Stored records:
◆ ◆ ◆ ◆

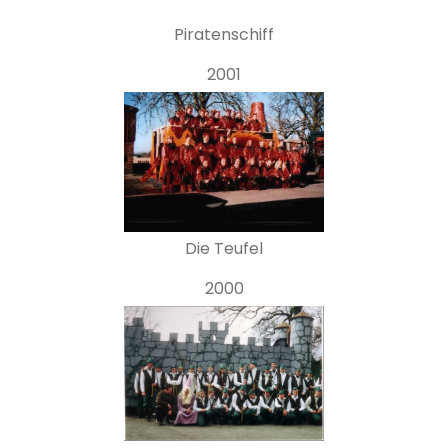
Piratenschiff
2001
Die Teufel
2000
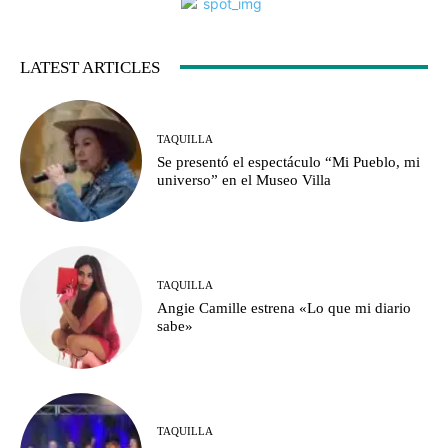
LATEST ARTICLES
TAQUILLA
Se presentó el espectáculo “Mi Pueblo, mi
universo” en el Museo Villa
TAQUILLA
Angie Camille estrena «Lo que mi diario
sabe»
TAQUILLA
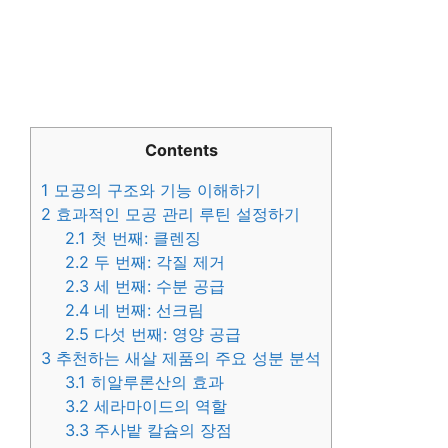
Contents
1
모공의 구조와 기능 이해하기
2
효과적인 모공 관리 루틴 설정하기
2.1
첫 번째: 클렌징
2.2
두 번째: 각질 제거
2.3
세 번째: 수분 공급
2.4
네 번째: 선크림
2.5
다섯 번째: 영양 공급
3
추천하는 새살 제품의 주요 성분 분석
3.1
히알루론산의 효과
3.2
세라마이드의 역할
3.3
주사밭 칼슘의 장점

◆ ◆ ◆ ◆

▶ Task details:
Format every line of text in the records above as a JSON list of strings, one string per line, skipping blank lines. Leave out the picture markers.

▶ Output:
[
  "Piratenschiff",
  "2001",
  "Die Teufel",
  "2000",
  "LATEST ARTICLES",
  "TAQUILLA",
  "Se presentó el espectáculo “Mi Pueblo, mi",
  "universo” en el Museo Villa",
  "TAQUILLA",
  "Angie Camille estrena «Lo que mi diario",
  "sabe»",
  "TAQUILLA",
  "Contents",
  "1",
  "모공의 구조와 기능 이해하기",
  "2",
  "효과적인 모공 관리 루틴 설정하기",
  "2.1",
  "첫 번째: 클렌징",
  "2.2",
  "두 번째: 각질 제거",
  "2.3",
  "세 번째: 수분 공급",
  "2.4",
  "네 번째: 선크림",
  "2.5",
  "다섯 번째: 영양 공급",
  "3",
  "추천하는 새살 제품의 주요 성분 분석",
  "3.1",
  "히알루론산의 효과",
  "3.2",
  "세라마이드의 역할",
  "3.3",
  "주사밭 칼슘의 장점"
]